Das Bundessozialgericht (BSG) positionierte sich in einer aktuellen Entscheidung (Urt. v. 19.10.2021, BSG – B 12 R 1/21 R) zur Sozialversicherungspflichtigkeit einer externen ärztlichen Vertretung in einer Berufsausübungsgemeinschaft (BAG). Hiernach sind die BAGs verpflichtet Sozialbeiträge für ärztliche Vertretungen abzuführen, sofern diese in die Arbeitsorganisation der BAG eingegliedert sind und kein nennenswertes unternehmerisches Risiko tragen.
Ursprünglich geklagt hatten eine Gemeinschaftspraxis und deren ärztliche Vertretung gegen einen Bescheid der Rentenversicherung, der die ärztliche Vertretung als abhängig beschäftigt einstufte und entsprechende Sozialversicherungsbeiträge von den Inhabern der Gemeinschaftspraxis einforderte. Die ärztliche Vertretung war eigentlich als Oberärztin in einer nahegelegenen Klinik angestellt, übernahm jedoch während ihrer Elternzeit die Urlaubs- und Krankheitsvertretungen in der Gemeinschaftspraxis. Zu ihren Aufgaben gehörten die Durchführung von endoskopischen Untersuchungen sowie das Verfassen von Befundberichten und die Empfehlung von geeigneten Therapiemöglichkeiten. Für die ärztliche Vertretung in der Gemeinschaftspraxis verfügte die betreffende Ärztin über eine eigene Berufshaftpflichtversicherung. Eine eigenständige Abrechnung der Ärztin mit der Kassenärztlichen Vereinigung (KV) erfolgte nicht. Sie erhielt pro Vertretungsstunde eine Vergütung in Höhe von 180,00 €.
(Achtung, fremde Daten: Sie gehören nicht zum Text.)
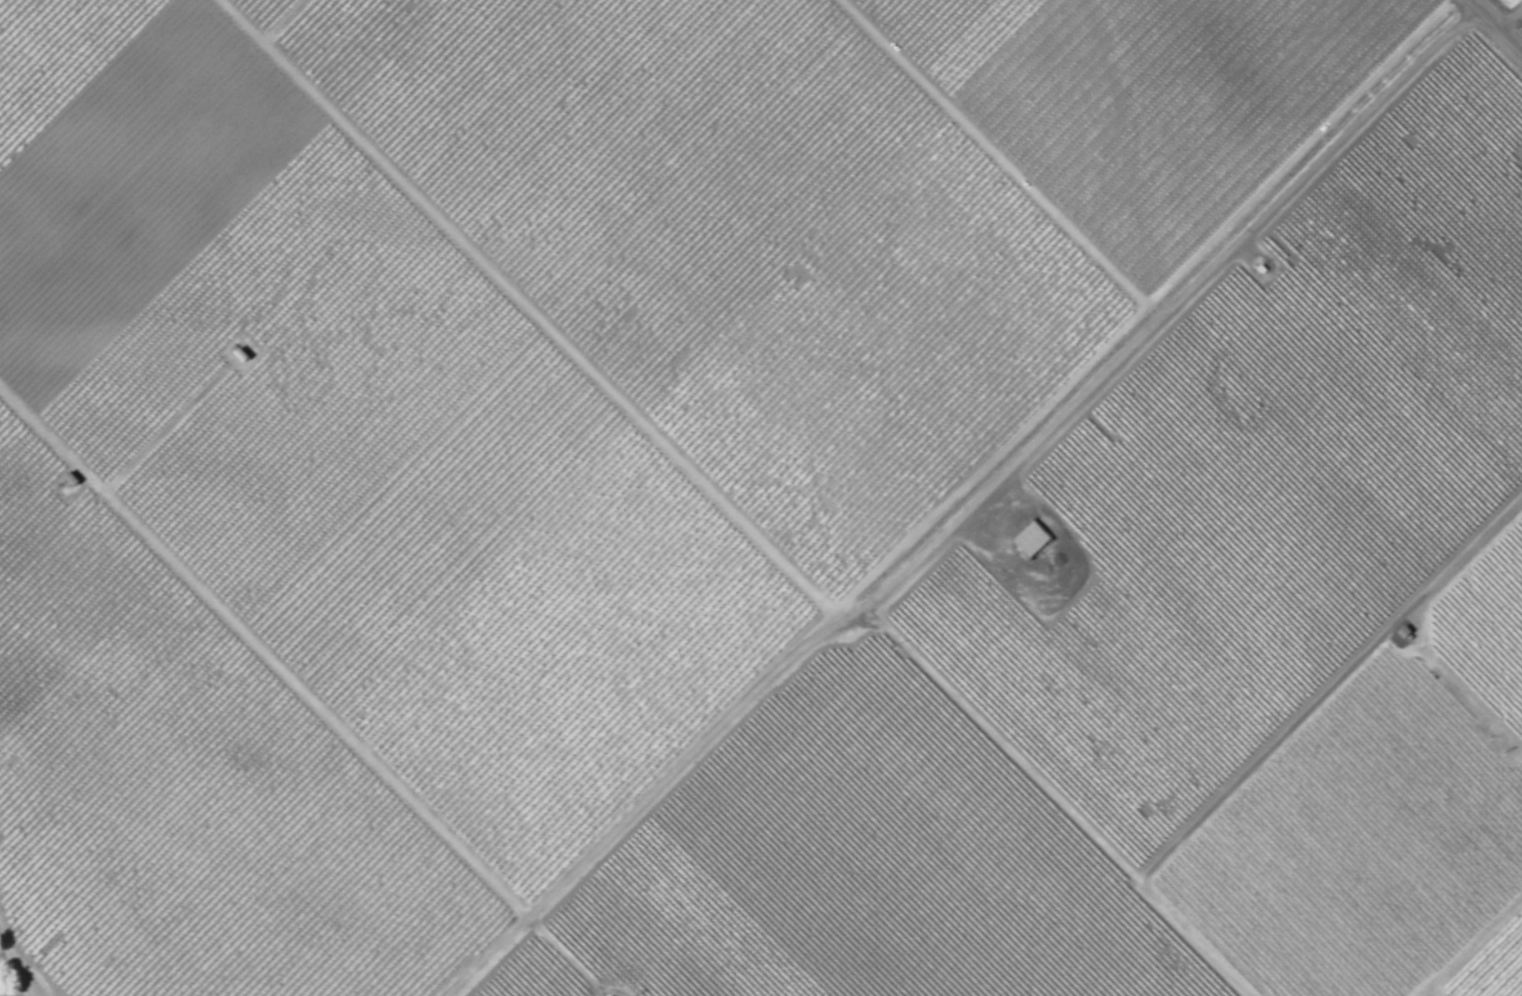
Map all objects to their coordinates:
road: (1513, 19)
road: (1498, 22)
road: (1236, 251)
building: (1263, 269)
building: (241, 356)
building: (68, 483)
building: (1031, 540)
building: (1405, 632)
building: (619, 995)

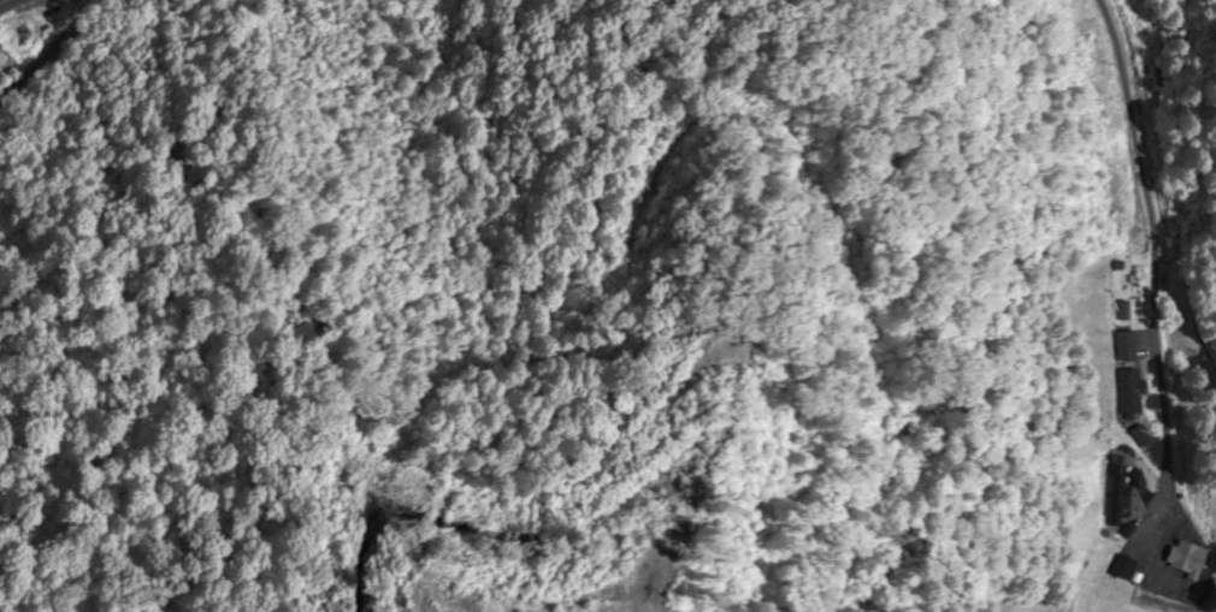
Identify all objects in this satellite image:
road: (2, 1)
road: (82, 178)
building: (1184, 562)

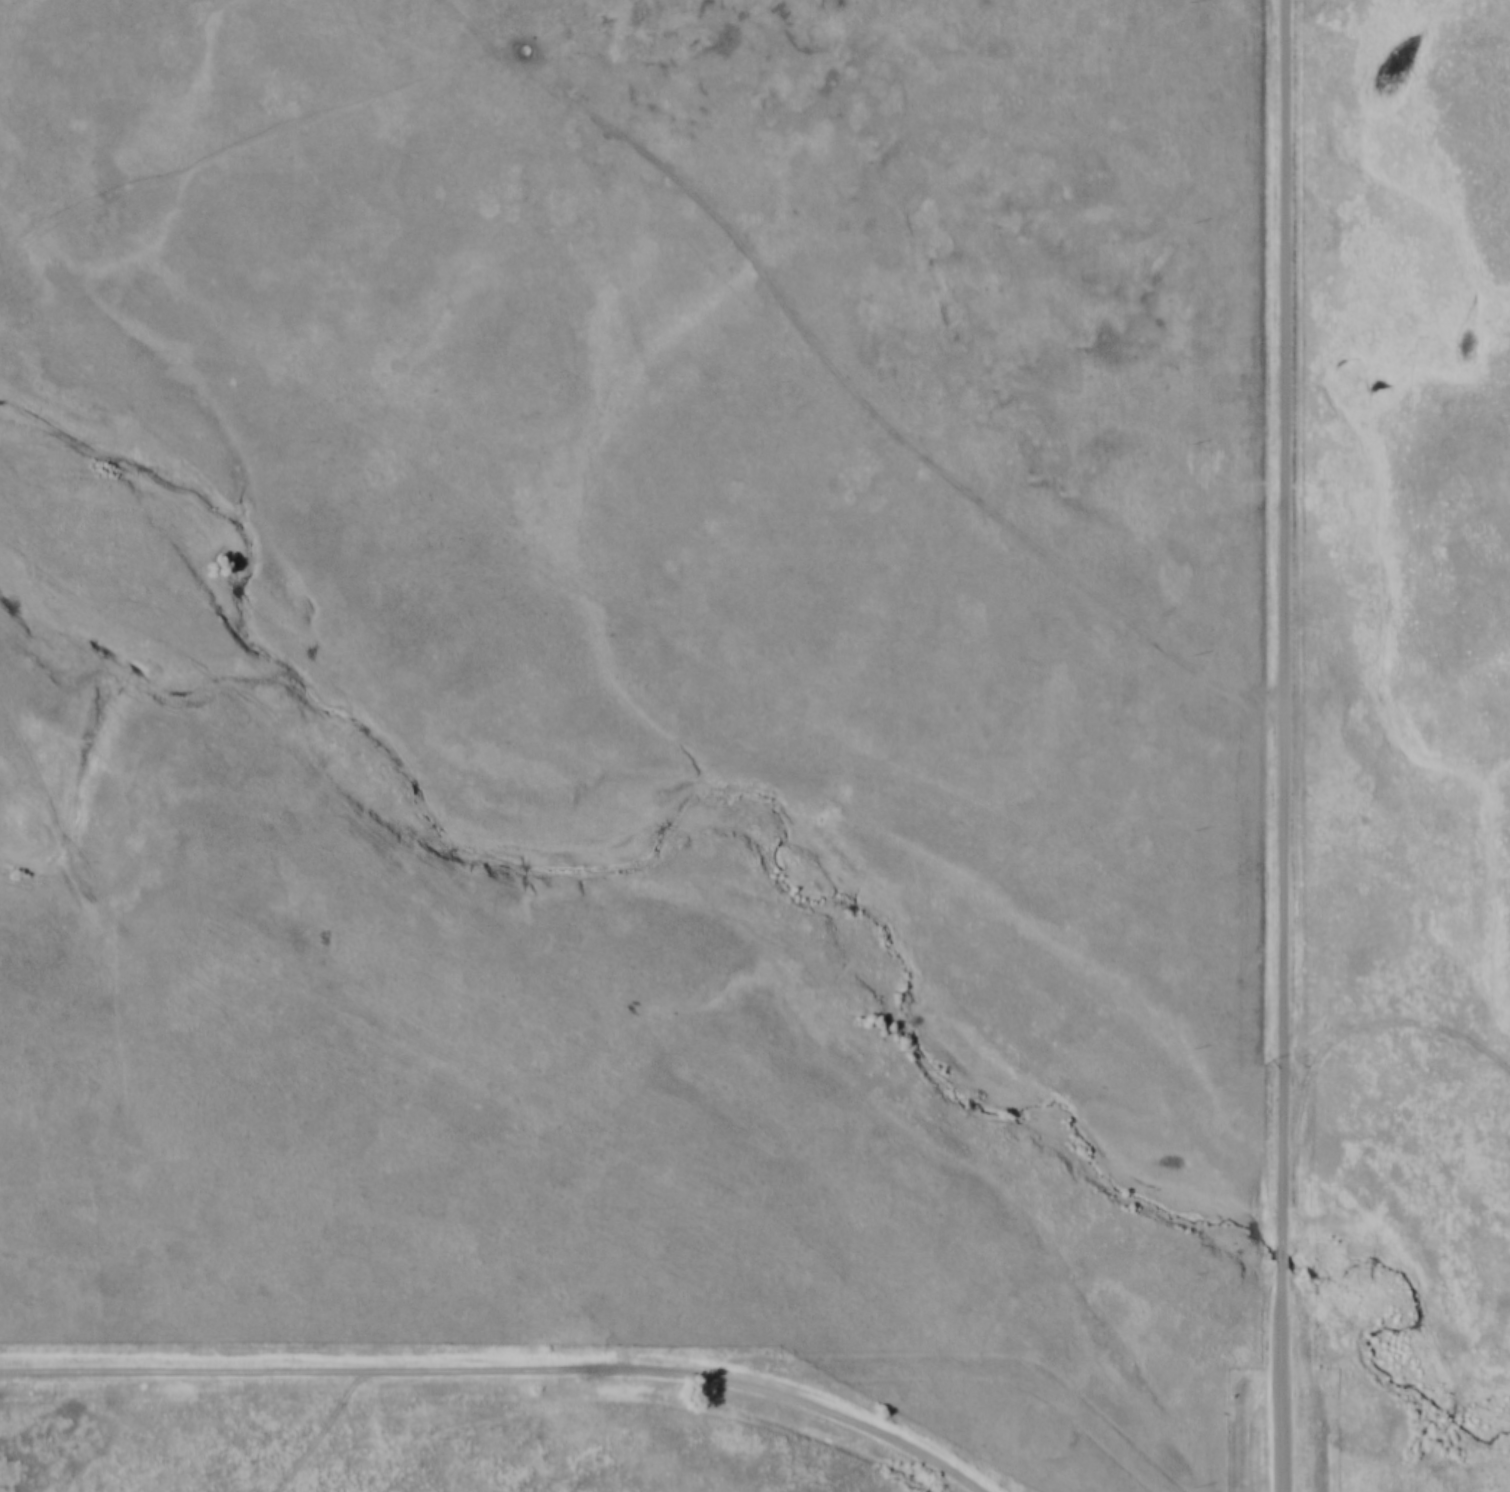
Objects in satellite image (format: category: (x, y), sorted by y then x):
road: (845, 377)
road: (1288, 616)
road: (1354, 1030)
road: (1283, 1241)
road: (1283, 1371)
road: (497, 1378)
road: (322, 1435)

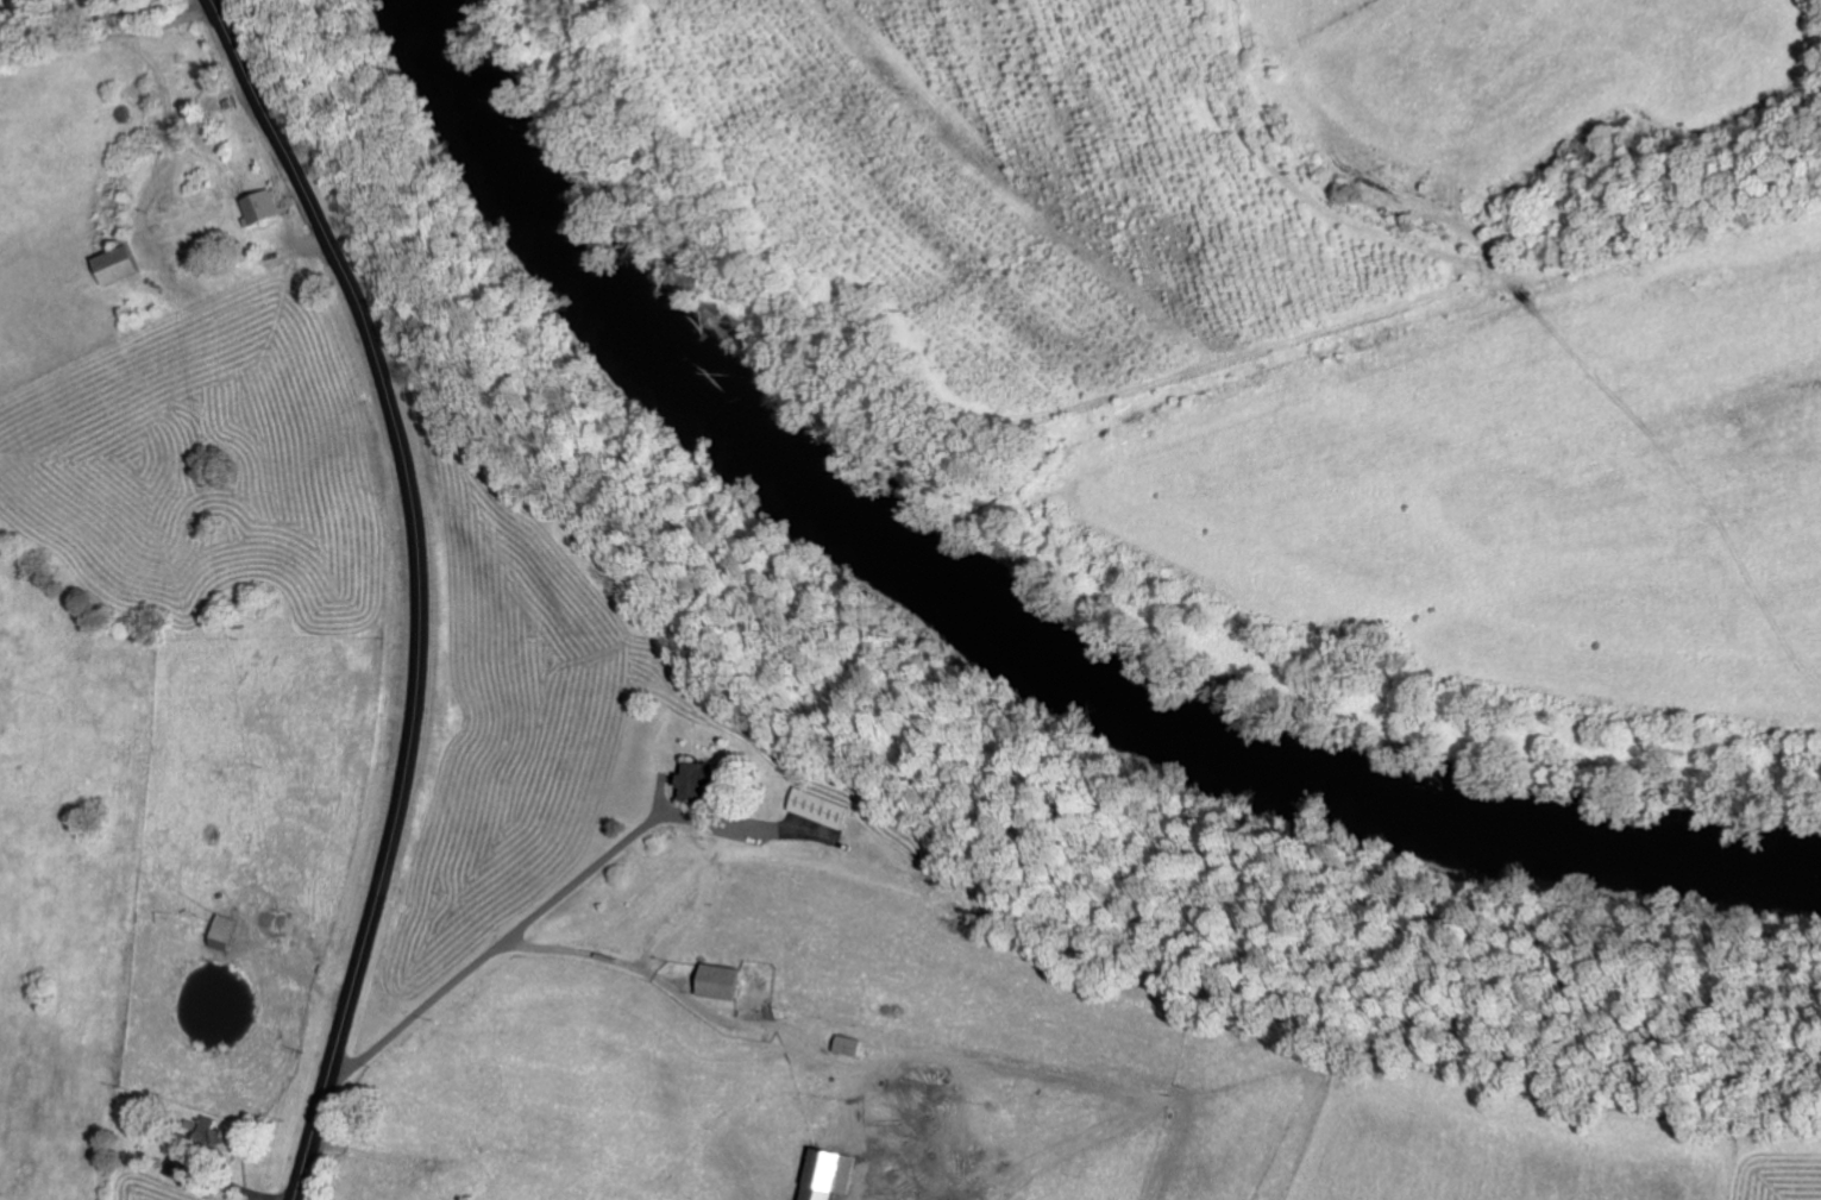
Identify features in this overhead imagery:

Nach Ansicht der Rentenversicherung war die Ärztin abhängig beschäftigt, da sie im Rahmen ihrer Vertretung nicht den Platz eines Praxisinhabers eingenommen habe und somit kein eigenes unternehmerisches Risiko getragen habe. Zudem seien die übrigen Inhaber der BAG ihr gegenüber weisungsbefugt gewesen. Die vertretende Ärztin und die Inhaber der Gemeinschaftspraxis bestritten eine abhängige Beschäftigung, indem sie betonten, dass die Ärztin ihre Therapieentscheidungen frei von Weisungen treffe und volle Budgetverantwortung besitze. Weiterhin verwiesen sie auf die eigene Regresspflicht der Vertretungsärztin. Das Sozialgericht Frankfurt a. M. gab dem Vorbringen der Klägerseite erstinstanzlich statt.
Das BSG hingegen stellte sich auf den Standpunkt, dass die ärztliche Vertretung in dieser konkreten Ausgestaltung eine abhängige Beschäftigung darstelle. Zwar sei es grundsätzlich richtig, dass eine Ärztin in Ausübung ihres Berufes bezüglich der Therapieentscheidungen nicht weisungsgebunden sei, allerdings könne die Weisungsgebundenheit in anderer Form vorliegen. Die ärztliche Vertretung war eng in die Abläufe und die Organisation der Praxis eingebunden. Weiterhin habe sie eng mit dem Personal der Gemeinschaftspraxis zusammengearbeitet. Ein Eintritt in die Rechtsstellung des zu vertretenden Praxisinhabers sei ebenfalls nicht erfolgt. Auch sei von der ärztlichen Vertretung keinerlei unternehmerisches Risiko getragen worden, da ihre Vergütung unabhängig von den Abrechnungen mit der KV erfolgte.
Bedeutung für die Praxis: Die Entscheidung des BSG war in keinem Fall überraschend. Bereits die frühere Rechtsprechung des BSG zu Honorarärzten in Medizinischen Versorgungszentren (MVZ) war ähnlich lautend. Für die BAG in der Praxis bedeutet die Entscheidung zusätzlichen bürokratischen Aufwand und eine Verpflichtung, für externe ärztliche Vertretungen Sozialversicherungsbeiträge abführen zu müssen.